The company claims that a third party development is the incident’s cause
The incident in question is the infection of the company’s website with a credential theft malware known as Magecart. Upon hearing of the incident Ticketmaster blamed of the infection to “a customer service hosted on its website by Inbenta Technologies”. On the other hand, Jordi Torras, director of Inbenta, said: “If we had known that the script was being used in that way we would have prevented the company, as it poses a security threat.
A digital forensics investigator traveling from United Kingdom to the United States when the security breach occurred at the Ticketmaster site found that one of his bank cards was being used to perform unauthorized transactions in Belgium. After calling his bank to block the compromised card, the expert discovered that Visa had blocked another of his cards because of an “identity fraud”.
At the time the specialist stated: “Only payment cards linked to my Ticketmaster account were compromised. I have used other cards to pay for various online services and have not experienced any problems.”

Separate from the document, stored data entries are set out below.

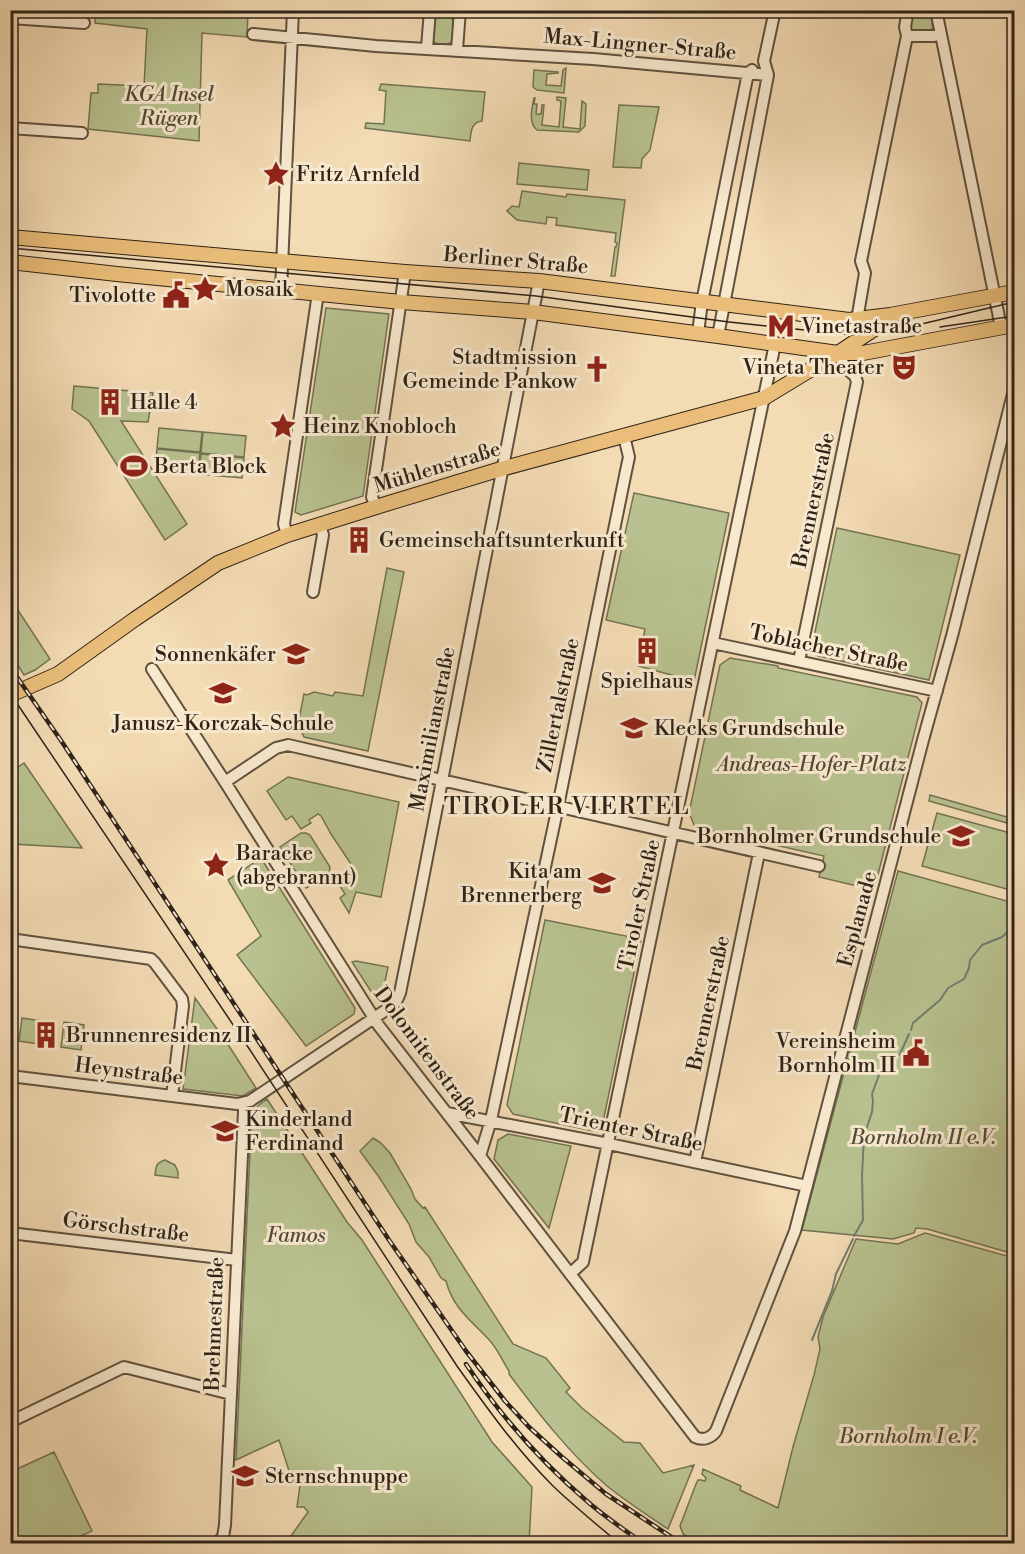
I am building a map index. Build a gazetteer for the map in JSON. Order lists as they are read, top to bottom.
{
  "streets": {
    "main road": ["Berliner Straße", "Mühlenstraße"],
    "street": [
      "Max-Lingner-Straße",
      "Brennerstraße",
      "Toblacher Straße",
      "Zillertalstraße",
      "Maximilianstraße",
      "Tiroler Straße",
      "Esplanade",
      "Dolomitenstraße",
      "Heynstraße",
      "Trienter Straße",
      "Görschstraße",
      "Brehmestraße"
    ]
  },
  "crossings": [
    ["Berliner Straße", "Mühlenstraße"],
    ["Berliner Straße", "Maximilianstraße"],
    ["Mühlenstraße", "Brennerstraße"],
    ["Mühlenstraße", "Zillertalstraße"],
    ["Mühlenstraße", "Maximilianstraße"],
    ["Mühlenstraße", "Tiroler Straße"],
    ["Brennerstraße", "Toblacher Straße"],
    ["Brennerstraße", "Trienter Straße"],
    ["Toblacher Straße", "Tiroler Straße"],
    ["Toblacher Straße", "Esplanade"],
    ["Zillertalstraße", "Dolomitenstraße"],
    ["Zillertalstraße", "Trienter Straße"],
    ["Maximilianstraße", "Dolomitenstraße"],
    ["Maximilianstraße", "Heynstraße"],
    ["Maximilianstraße", "Brehmestraße"],
    ["Tiroler Straße", "Dolomitenstraße"],
    ["Tiroler Straße", "Trienter Straße"],
    ["Esplanade", "Dolomitenstraße"],
    ["Esplanade", "Trienter Straße"],
    ["Dolomitenstraße", "Trienter Straße"],
    ["Heynstraße", "Brehmestraße"],
    ["Görschstraße", "Brehmestraße"]
  ],
  "districts": ["TIROLER VIERTEL"],
  "parks": [
    "KGA Insel Rügen",
    "Andreas-Hofer-Platz",
    "Bornholm II e.V.",
    "Famos",
    "Bornholm I e.V."
  ],
  "places": {
    "place": [
      "Fritz Arnfeld",
      "Mosaik",
      "Heinz Knobloch",
      "Baracke (abgebrannt)"
    ],
    "public building": ["Tivolotte", "Vereinsheim Bornholm II"],
    "metro station": ["Vinetastraße"],
    "theatre": ["Vineta Theater"],
    "church": ["Stadtmission Gemeinde Pankow"],
    "building": [
      "Halle 4",
      "Gemeinschaftsunterkunft",
      "Spielhaus",
      "Brunnenresidenz II"
    ],
    "sports": ["Berta Block"],
    "school or university": [
      "Sonnenkäfer",
      "Janusz-Korczak-Schule",
      "Klecks Grundschule",
      "Bornholmer Grundschule",
      "Kita am Brennerberg",
      "Kinderland Ferdinand",
      "Sternschnuppe"
    ]
  }
}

After the incident many affected users began demanding Ticketmaster compensation. In response to these lawsuits, the lawyers of the firm Paul Hastings responded to the disgruntled users with a letter stating that the company was “conducting a thorough investigation into the possible security incident, its causes and the impact generated for the users”.
In the letter sent to the users the lawyers of the company assure that “the incident was presented as a result of software developed by a third-party infected with malicious code”. In addition, the company claimed that the servers and systems of its clients were not affected during the incident.